→ Work required
Count the lines in the records below that contain the string "variances", and reply with that number alone.

Task input Block Start

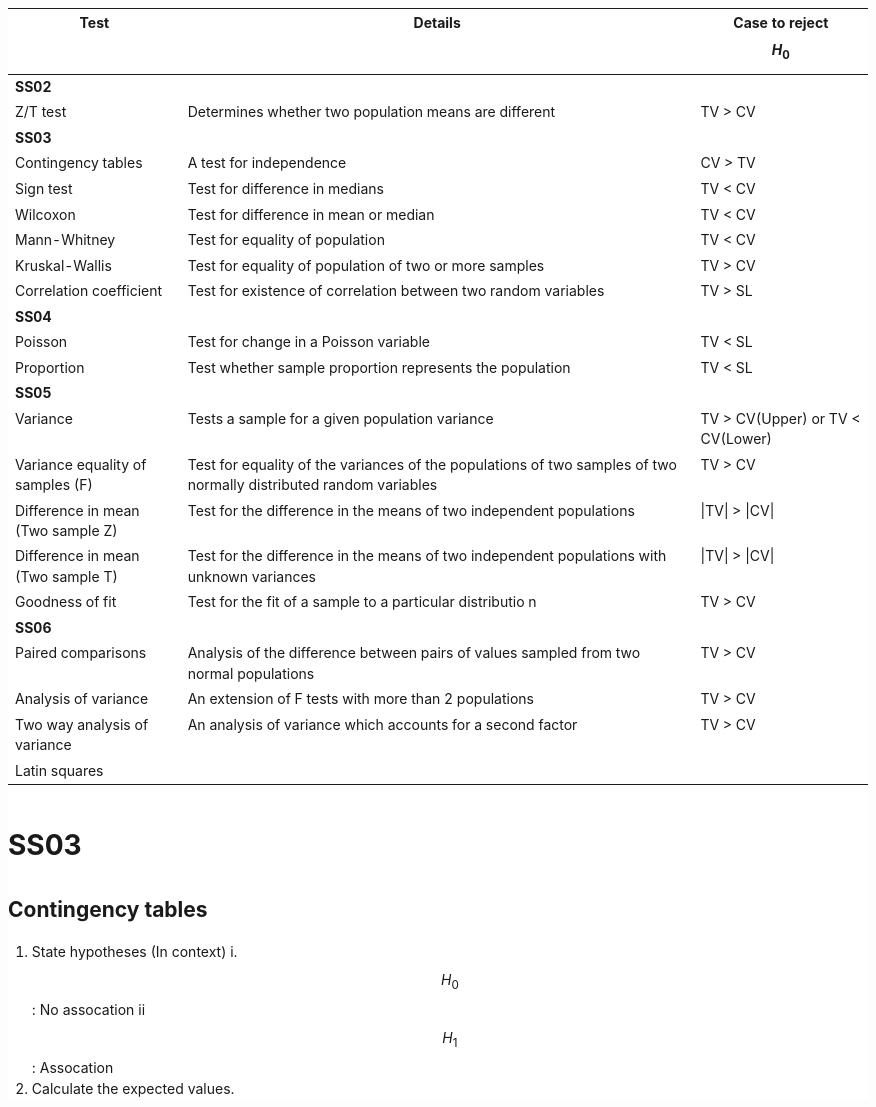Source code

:| Test | Details | Case to reject $$H_0$$ |
| --- | --- | --- |
| **SS02** | | |
| Z/T test | Determines whether two population means are different | TV > CV |
| **SS03** |  |  |
| Contingency tables | A test for independence | CV > TV |
| Sign test | Test for difference in medians | TV < CV |
| Wilcoxon | Test for difference in mean or median | TV < CV |
| Mann-Whitney | Test for equality of population | TV < CV |
| Kruskal-Wallis | Test for equality of population of two or more samples| TV > CV |
| Correlation coefficient | Test for existence of correlation between two random variables | TV > SL |
| **SS04** | | |
| Poisson | Test for change in a Poisson variable| TV < SL |
| Proportion | Test whether sample proportion represents the population | TV < SL |
| **SS05** | | |
| Variance | Tests a sample for a given population variance | TV > CV(Upper) or TV < CV(Lower) |
| Variance equality of samples (F) | Test for equality of the variances of the populations of two samples of two normally distributed random variables | TV > CV |
| Difference in mean (Two sample Z) | Test for the difference in the means of two independent populations | \|TV\| > \|CV\| |
| Difference in mean (Two sample T) | Test for the difference in the means of two independent populations with unknown variances | \|TV\| > \|CV\| |
| Goodness of fit | Test for the fit of a sample to a particular distributio n| TV > CV | |
| **SS06** | | |
| Paired comparisons | Analysis of the difference between pairs of values sampled from two normal populations | TV > CV |
| Analysis of variance | An extension of F tests with more than 2 populations | TV > CV |
| Two way analysis of variance | An analysis of variance which accounts for a second factor | TV > CV |
| Latin squares | | |

# SS03

## Contingency tables

1. State hypotheses (In context)
    i. $$H_0$$: No assocation
    ii $$H_1$$: Assocation
2. Calculate the expected values.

Task input Block End

→ Answer box
2